→ **What is being asked**:
Your task is to transcribe the records exactly, skipping every image.
Top of Task material
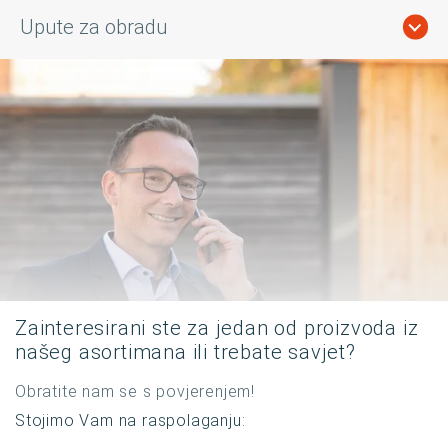
Upute za obradu
Zainteresirani ste za jedan od proizvoda iz
našeg asortimana ili trebate savjet?
Obratite nam se s povjerenjem!
Stojimo Vam na raspolaganju:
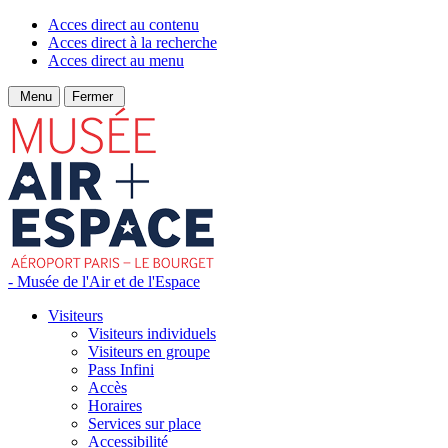
Acces direct au contenu
Acces direct à la recherche
Acces direct au menu
Menu
Fermer
- Musée de l'Air et de l'Espace
Visiteurs
Visiteurs individuels
Visiteurs en groupe
Pass Infini
Accès
Horaires
Services sur place
Accessibilité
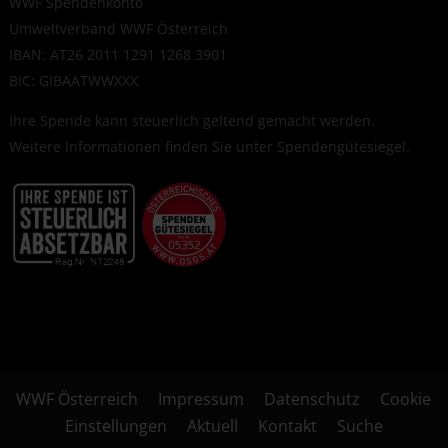
WWF Spendenkonto
Umweltverband WWF Österreich
IBAN: AT26 2011 1291 1268 3901
BIC: GIBAATWWXXX
Ihre Spende kann steuerlich geltend gemacht werden.
Weitere Informationen finden Sie unter
Spendengütesiegel
.
WWF Österreich
Impressum
Datenschutz
Cookie
Einstellungen
Aktuell
Kontakt
Suche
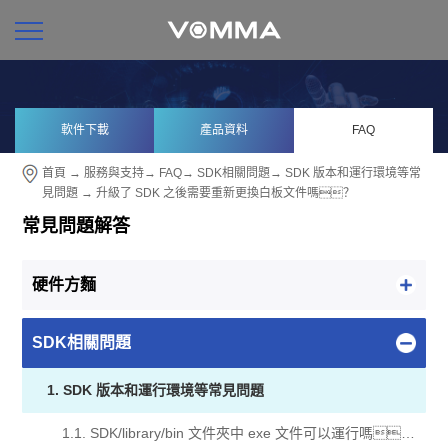
軟件下載
產品資料
FAQ
首頁
→
服務與支持
→
FAQ
→
SDK相關問題
→
SDK 版本和運行環境等常
見問題
→ 升級了 SDK 之後需要重新更換白板文件嗎？
常見問題解答
硬件方麵
SDK相關問題
1. SDK 版本和運行環境等常見問題
1.1. SDK/library/bin 文件夾中 exe 文件可以運行嗎？有哪些注意事項？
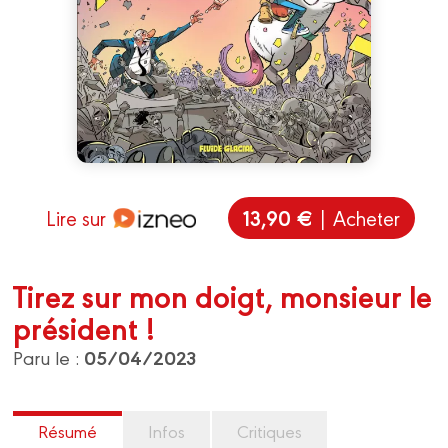
13,90 €
Lire sur
| Acheter
Tirez sur mon doigt, monsieur le
président !
05/04/2023
Paru le :
Résumé
Infos
Critiques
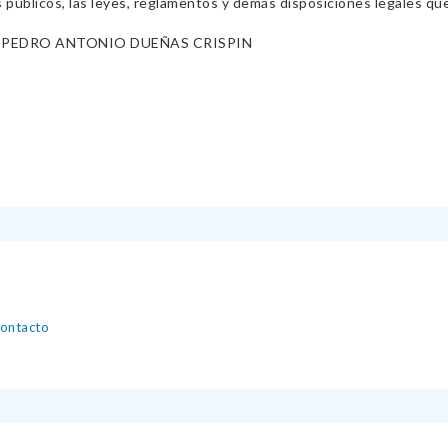
s públicos, las leyes, reglamentos y demás disposiciones legales qu
 PEDRO ANTONIO DUEÑAS CRISPIN
contacto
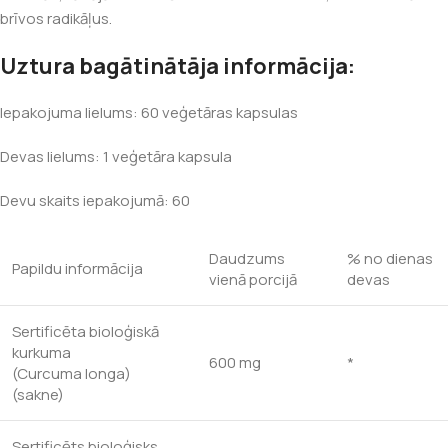
brīvos radikāļus.
Uztura bagātinātāja informācija:
Iepakojuma lielums: 60 veģetāras kapsulas
Devas lielums: 1 veģetāra kapsula
Devu skaits iepakojumā: 60
Daudzums
% no dienas
Papildu informācija
vienā porcijā
devas
Sertificēta bioloģiskā
kurkuma
600 mg
*
(Curcuma longa)
(sakne)
Sertificēts bioloģisks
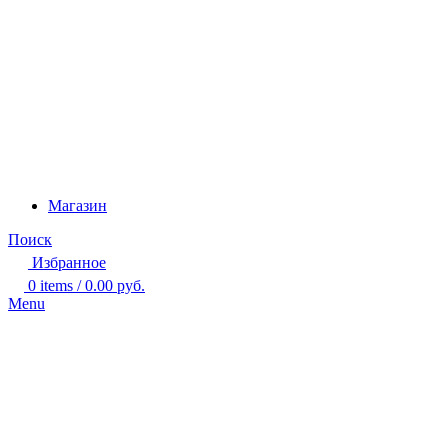
Магазин
Поиск
Избранное
0
items
/
0.00
руб.
Menu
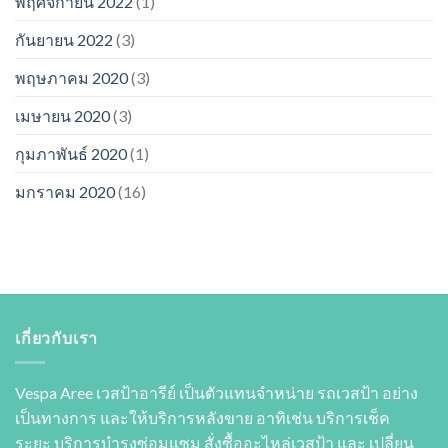
พฤศจิกายน 2022
(1)
กันยายน 2022
(3)
พฤษภาคม 2020
(3)
เมษายน 2020
(3)
กุมภาพันธ์ 2020
(1)
มกราคม 2020
(16)
เกี่ยวกับเรา
Vespa Aree เวสป้าอารีย์ เป็นตัวแทนจำหน่าย รถเวสป้า อย่าง
เป็นทางการ และให้บริการหลังขาย อาทิเช่น บริการเช็ค
ระยะ บริการบำรุงซ่อมแซม สั่งซื้ออะไหล่เวสป้า และ เปลี่ยน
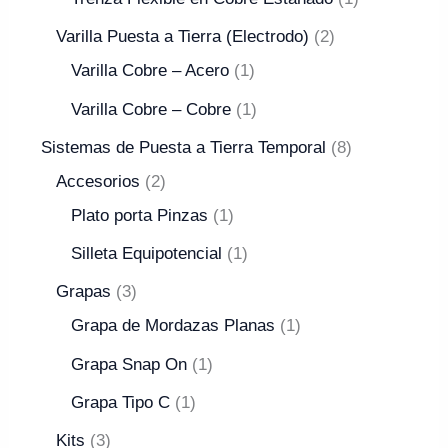
Varilla Puesta a Tierra (Electrodo)
2
Varilla Cobre – Acero
1
Varilla Cobre – Cobre
1
Sistemas de Puesta a Tierra Temporal
8
Accesorios
2
Plato porta Pinzas
1
Silleta Equipotencial
1
Grapas
3
Grapa de Mordazas Planas
1
Grapa Snap On
1
Grapa Tipo C
1
Kits
3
Bottom of Task material
→ **Expected output**:
Upute za obradu
Zainteresirani ste za jedan od proizvoda iz
našeg asortimana ili trebate savjet?
Obratite nam se s povjerenjem!
Stojimo Vam na raspolaganju:
Acces direct au contenu
Acces direct à la recherche
Acces direct au menu
Menu
Fermer
- Musée de l'Air et de l'Espace
Visiteurs
Visiteurs individuels
Visiteurs en groupe
Pass Infini
Accès
Horaires
Services sur place
Accessibilité
WWF Spendenkonto
Umweltverband WWF Österreich
IBAN: AT26 2011 1291 1268 3901
BIC: GIBAATWWXXX
Ihre Spende kann steuerlich geltend gemacht werden.
Weitere Informationen finden Sie unter
Spendengütesiegel
.
WWF Österreich
Impressum
Datenschutz
Cookie
Einstellungen
Aktuell
Kontakt
Suche
軟件下載
產品資料
FAQ
首頁
→
服務與支持
→
FAQ
→
SDK相關問題
→
SDK 版本和運行環境等常
見問題
→ 升級了 SDK 之後需要重新更換白板文件嗎？
常見問題解答
硬件方麵
SDK相關問題
1. SDK 版本和運行環境等常見問題
1.1. SDK/library/bin 文件夾中 exe 文件可以運行嗎？有哪些注意事項？
13,90 €
Lire sur
| Acheter
Tirez sur mon doigt, monsieur le
président !
05/04/2023
Paru le :
Résumé
Infos
Critiques
s públicos, las leyes, reglamentos y demás disposiciones legales qu
 PEDRO ANTONIO DUEÑAS CRISPIN
contacto
brīvos radikāļus.
Uztura bagātinātāja informācija:
Iepakojuma lielums: 60 veģetāras kapsulas
Devas lielums: 1 veģetāra kapsula
Devu skaits iepakojumā: 60
Daudzums
% no dienas
Papildu informācija
vienā porcijā
devas
Sertificēta bioloģiskā
kurkuma
600 mg
*
(Curcuma longa)
(sakne)
Sertificēts bioloģisks
Магазин
Поиск
Избранное
0
items
/
0.00
руб.
Menu
พฤศจิกายน 2022
(1)
กันยายน 2022
(3)
พฤษภาคม 2020
(3)
เมษายน 2020
(3)
กุมภาพันธ์ 2020
(1)
มกราคม 2020
(16)
เกี่ยวกับเรา
Vespa Aree เวสป้าอารีย์ เป็นตัวแทนจำหน่าย รถเวสป้า อย่าง
เป็นทางการ และให้บริการหลังขาย อาทิเช่น บริการเช็ค
ระยะ บริการบำรุงซ่อมแซม สั่งซื้ออะไหล่เวสป้า และ เปลี่ยน
Varilla Puesta a Tierra (Electrodo)
2
Varilla Cobre – Acero
1
Varilla Cobre – Cobre
1
Sistemas de Puesta a Tierra Temporal
8
Accesorios
2
Plato porta Pinzas
1
Silleta Equipotencial
1
Grapas
3
Grapa de Mordazas Planas
1
Grapa Snap On
1
Grapa Tipo C
1
Kits
3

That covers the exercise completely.